───── Available data ─────
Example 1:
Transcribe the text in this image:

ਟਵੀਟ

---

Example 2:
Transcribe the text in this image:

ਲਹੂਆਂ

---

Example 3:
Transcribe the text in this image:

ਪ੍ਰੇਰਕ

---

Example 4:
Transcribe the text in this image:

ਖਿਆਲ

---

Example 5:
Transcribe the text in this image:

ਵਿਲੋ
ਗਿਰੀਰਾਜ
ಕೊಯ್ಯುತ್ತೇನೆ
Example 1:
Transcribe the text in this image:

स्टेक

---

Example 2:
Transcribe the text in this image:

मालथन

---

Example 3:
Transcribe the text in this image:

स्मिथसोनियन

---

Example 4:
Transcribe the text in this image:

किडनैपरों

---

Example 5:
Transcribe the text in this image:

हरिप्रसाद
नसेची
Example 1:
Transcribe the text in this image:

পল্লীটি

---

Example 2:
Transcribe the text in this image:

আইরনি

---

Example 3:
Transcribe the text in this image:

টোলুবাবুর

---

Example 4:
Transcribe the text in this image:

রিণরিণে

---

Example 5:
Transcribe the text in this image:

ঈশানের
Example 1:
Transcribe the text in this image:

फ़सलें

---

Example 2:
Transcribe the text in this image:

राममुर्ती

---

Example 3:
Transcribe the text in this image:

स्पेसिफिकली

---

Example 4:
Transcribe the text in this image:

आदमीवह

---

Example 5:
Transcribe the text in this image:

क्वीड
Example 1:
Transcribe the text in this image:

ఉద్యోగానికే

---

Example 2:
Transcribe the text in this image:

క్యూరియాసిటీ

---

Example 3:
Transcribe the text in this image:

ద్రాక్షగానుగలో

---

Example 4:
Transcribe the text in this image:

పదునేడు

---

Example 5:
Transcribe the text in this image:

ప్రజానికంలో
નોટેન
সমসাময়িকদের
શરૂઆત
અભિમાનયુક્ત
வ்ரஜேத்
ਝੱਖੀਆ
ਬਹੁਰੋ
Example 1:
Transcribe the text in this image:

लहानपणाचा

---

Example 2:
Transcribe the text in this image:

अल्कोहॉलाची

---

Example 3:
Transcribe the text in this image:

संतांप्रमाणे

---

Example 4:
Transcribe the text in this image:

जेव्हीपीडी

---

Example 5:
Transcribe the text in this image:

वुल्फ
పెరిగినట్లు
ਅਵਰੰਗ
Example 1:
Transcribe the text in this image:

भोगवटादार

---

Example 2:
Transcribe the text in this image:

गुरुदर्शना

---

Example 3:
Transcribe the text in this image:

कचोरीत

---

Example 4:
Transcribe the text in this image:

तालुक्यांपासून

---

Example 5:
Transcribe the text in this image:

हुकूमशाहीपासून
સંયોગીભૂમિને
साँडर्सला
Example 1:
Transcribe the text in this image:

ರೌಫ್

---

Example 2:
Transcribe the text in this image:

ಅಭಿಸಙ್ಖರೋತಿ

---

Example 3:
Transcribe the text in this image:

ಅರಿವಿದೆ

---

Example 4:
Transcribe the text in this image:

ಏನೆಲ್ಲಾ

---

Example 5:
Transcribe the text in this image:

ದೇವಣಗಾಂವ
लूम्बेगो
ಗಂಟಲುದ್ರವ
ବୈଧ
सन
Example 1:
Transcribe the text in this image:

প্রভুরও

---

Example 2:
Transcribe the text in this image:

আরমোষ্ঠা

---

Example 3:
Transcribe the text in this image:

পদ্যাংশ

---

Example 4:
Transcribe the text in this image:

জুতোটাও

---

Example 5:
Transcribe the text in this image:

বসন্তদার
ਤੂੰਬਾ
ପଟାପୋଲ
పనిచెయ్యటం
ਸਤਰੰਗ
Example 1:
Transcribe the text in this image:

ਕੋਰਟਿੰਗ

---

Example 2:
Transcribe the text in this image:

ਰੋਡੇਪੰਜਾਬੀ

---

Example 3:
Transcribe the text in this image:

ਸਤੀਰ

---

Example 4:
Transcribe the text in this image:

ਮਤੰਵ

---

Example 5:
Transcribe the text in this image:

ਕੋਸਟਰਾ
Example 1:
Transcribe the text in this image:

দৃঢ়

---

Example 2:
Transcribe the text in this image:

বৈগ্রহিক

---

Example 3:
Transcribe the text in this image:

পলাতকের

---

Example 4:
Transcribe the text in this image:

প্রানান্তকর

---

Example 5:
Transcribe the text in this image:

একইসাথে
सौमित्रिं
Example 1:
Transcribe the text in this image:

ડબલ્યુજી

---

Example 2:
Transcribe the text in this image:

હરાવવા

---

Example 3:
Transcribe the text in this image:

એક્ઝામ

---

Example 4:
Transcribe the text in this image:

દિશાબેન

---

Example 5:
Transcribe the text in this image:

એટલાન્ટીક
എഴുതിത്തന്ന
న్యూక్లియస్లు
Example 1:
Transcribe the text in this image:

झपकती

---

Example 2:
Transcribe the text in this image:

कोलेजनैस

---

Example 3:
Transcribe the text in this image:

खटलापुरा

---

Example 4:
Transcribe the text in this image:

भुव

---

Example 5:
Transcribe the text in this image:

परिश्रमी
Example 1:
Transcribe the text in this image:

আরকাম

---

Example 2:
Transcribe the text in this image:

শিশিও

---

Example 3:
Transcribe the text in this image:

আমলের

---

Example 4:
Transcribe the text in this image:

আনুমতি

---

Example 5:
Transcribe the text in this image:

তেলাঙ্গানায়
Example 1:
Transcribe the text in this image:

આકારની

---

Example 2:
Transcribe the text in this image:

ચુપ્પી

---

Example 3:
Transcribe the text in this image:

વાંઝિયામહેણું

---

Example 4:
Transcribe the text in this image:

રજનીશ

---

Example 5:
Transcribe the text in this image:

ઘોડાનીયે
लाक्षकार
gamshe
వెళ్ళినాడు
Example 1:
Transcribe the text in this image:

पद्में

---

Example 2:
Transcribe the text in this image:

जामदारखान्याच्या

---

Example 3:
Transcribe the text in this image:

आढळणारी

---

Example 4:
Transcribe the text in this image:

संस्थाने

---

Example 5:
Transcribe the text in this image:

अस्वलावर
─────
* [Problem requirements]: The complete listing must be reproduced exactly as written.

* [Your response]:
Example 1:
Transcribe the text in this image:

ਟਵੀਟ

---

Example 2:
Transcribe the text in this image:

ਲਹੂਆਂ

---

Example 3:
Transcribe the text in this image:

ਪ੍ਰੇਰਕ

---

Example 4:
Transcribe the text in this image:

ਖਿਆਲ

---

Example 5:
Transcribe the text in this image:

ਵਿਲੋ
ਗਿਰੀਰਾਜ
ಕೊಯ್ಯುತ್ತೇನೆ
Example 1:
Transcribe the text in this image:

स्टेक

---

Example 2:
Transcribe the text in this image:

मालथन

---

Example 3:
Transcribe the text in this image:

स्मिथसोनियन

---

Example 4:
Transcribe the text in this image:

किडनैपरों

---

Example 5:
Transcribe the text in this image:

हरिप्रसाद
नसेची
Example 1:
Transcribe the text in this image:

পল্লীটি

---

Example 2:
Transcribe the text in this image:

আইরনি

---

Example 3:
Transcribe the text in this image:

টোলুবাবুর

---

Example 4:
Transcribe the text in this image:

রিণরিণে

---

Example 5:
Transcribe the text in this image:

ঈশানের
Example 1:
Transcribe the text in this image:

फ़सलें

---

Example 2:
Transcribe the text in this image:

राममुर्ती

---

Example 3:
Transcribe the text in this image:

स्पेसिफिकली

---

Example 4:
Transcribe the text in this image:

आदमीवह

---

Example 5:
Transcribe the text in this image:

क्वीड
Example 1:
Transcribe the text in this image:

ఉద్యోగానికే

---

Example 2:
Transcribe the text in this image:

క్యూరియాసిటీ

---

Example 3:
Transcribe the text in this image:

ద్రాక్షగానుగలో

---

Example 4:
Transcribe the text in this image:

పదునేడు

---

Example 5:
Transcribe the text in this image:

ప్రజానికంలో
નોટેન
সমসাময়িকদের
શરૂઆત
અભિમાનયુક્ત
வ்ரஜேத்
ਝੱਖੀਆ
ਬਹੁਰੋ
Example 1:
Transcribe the text in this image:

लहानपणाचा

---

Example 2:
Transcribe the text in this image:

अल्कोहॉलाची

---

Example 3:
Transcribe the text in this image:

संतांप्रमाणे

---

Example 4:
Transcribe the text in this image:

जेव्हीपीडी

---

Example 5:
Transcribe the text in this image:

वुल्फ
పెరిగినట్లు
ਅਵਰੰਗ
Example 1:
Transcribe the text in this image:

भोगवटादार

---

Example 2:
Transcribe the text in this image:

गुरुदर्शना

---

Example 3:
Transcribe the text in this image:

कचोरीत

---

Example 4:
Transcribe the text in this image:

तालुक्यांपासून

---

Example 5:
Transcribe the text in this image:

हुकूमशाहीपासून
સંયોગીભૂમિને
साँडर्सला
Example 1:
Transcribe the text in this image:

ರೌಫ್

---

Example 2:
Transcribe the text in this image:

ಅಭಿಸಙ್ಖರೋತಿ

---

Example 3:
Transcribe the text in this image:

ಅರಿವಿದೆ

---

Example 4:
Transcribe the text in this image:

ಏನೆಲ್ಲಾ

---

Example 5:
Transcribe the text in this image:

ದೇವಣಗಾಂವ
लूम्बेगो
ಗಂಟಲುದ್ರವ
ବୈଧ
सन
Example 1:
Transcribe the text in this image:

প্রভুরও

---

Example 2:
Transcribe the text in this image:

আরমোষ্ঠা

---

Example 3:
Transcribe the text in this image:

পদ্যাংশ

---

Example 4:
Transcribe the text in this image:

জুতোটাও

---

Example 5:
Transcribe the text in this image:

বসন্তদার
ਤੂੰਬਾ
ପଟାପୋଲ
పనిచెయ్యటం
ਸਤਰੰਗ
Example 1:
Transcribe the text in this image:

ਕੋਰਟਿੰਗ

---

Example 2:
Transcribe the text in this image:

ਰੋਡੇਪੰਜਾਬੀ

---

Example 3:
Transcribe the text in this image:

ਸਤੀਰ

---

Example 4:
Transcribe the text in this image:

ਮਤੰਵ

---

Example 5:
Transcribe the text in this image:

ਕੋਸਟਰਾ
Example 1:
Transcribe the text in this image:

দৃঢ়

---

Example 2:
Transcribe the text in this image:

বৈগ্রহিক

---

Example 3:
Transcribe the text in this image:

পলাতকের

---

Example 4:
Transcribe the text in this image:

প্রানান্তকর

---

Example 5:
Transcribe the text in this image:

একইসাথে
सौमित्रिं
Example 1:
Transcribe the text in this image:

ડબલ્યુજી

---

Example 2:
Transcribe the text in this image:

હરાવવા

---

Example 3:
Transcribe the text in this image:

એક્ઝામ

---

Example 4:
Transcribe the text in this image:

દિશાબેન

---

Example 5:
Transcribe the text in this image:

એટલાન્ટીક
എഴുതിത്തന്ന
న్యూక్లియస్లు
Example 1:
Transcribe the text in this image:

झपकती

---

Example 2:
Transcribe the text in this image:

कोलेजनैस

---

Example 3:
Transcribe the text in this image:

खटलापुरा

---

Example 4:
Transcribe the text in this image:

भुव

---

Example 5:
Transcribe the text in this image:

परिश्रमी
Example 1:
Transcribe the text in this image:

আরকাম

---

Example 2:
Transcribe the text in this image:

শিশিও

---

Example 3:
Transcribe the text in this image:

আমলের

---

Example 4:
Transcribe the text in this image:

আনুমতি

---

Example 5:
Transcribe the text in this image:

তেলাঙ্গানায়
Example 1:
Transcribe the text in this image:

આકારની

---

Example 2:
Transcribe the text in this image:

ચુપ્પી

---

Example 3:
Transcribe the text in this image:

વાંઝિયામહેણું

---

Example 4:
Transcribe the text in this image:

રજનીશ

---

Example 5:
Transcribe the text in this image:

ઘોડાનીયે
लाक्षकार
gamshe
వెళ్ళినాడు
Example 1:
Transcribe the text in this image:

पद्में

---

Example 2:
Transcribe the text in this image:

जामदारखान्याच्या

---

Example 3:
Transcribe the text in this image:

आढळणारी

---

Example 4:
Transcribe the text in this image:

संस्थाने

---

Example 5:
Transcribe the text in this image:

अस्वलावर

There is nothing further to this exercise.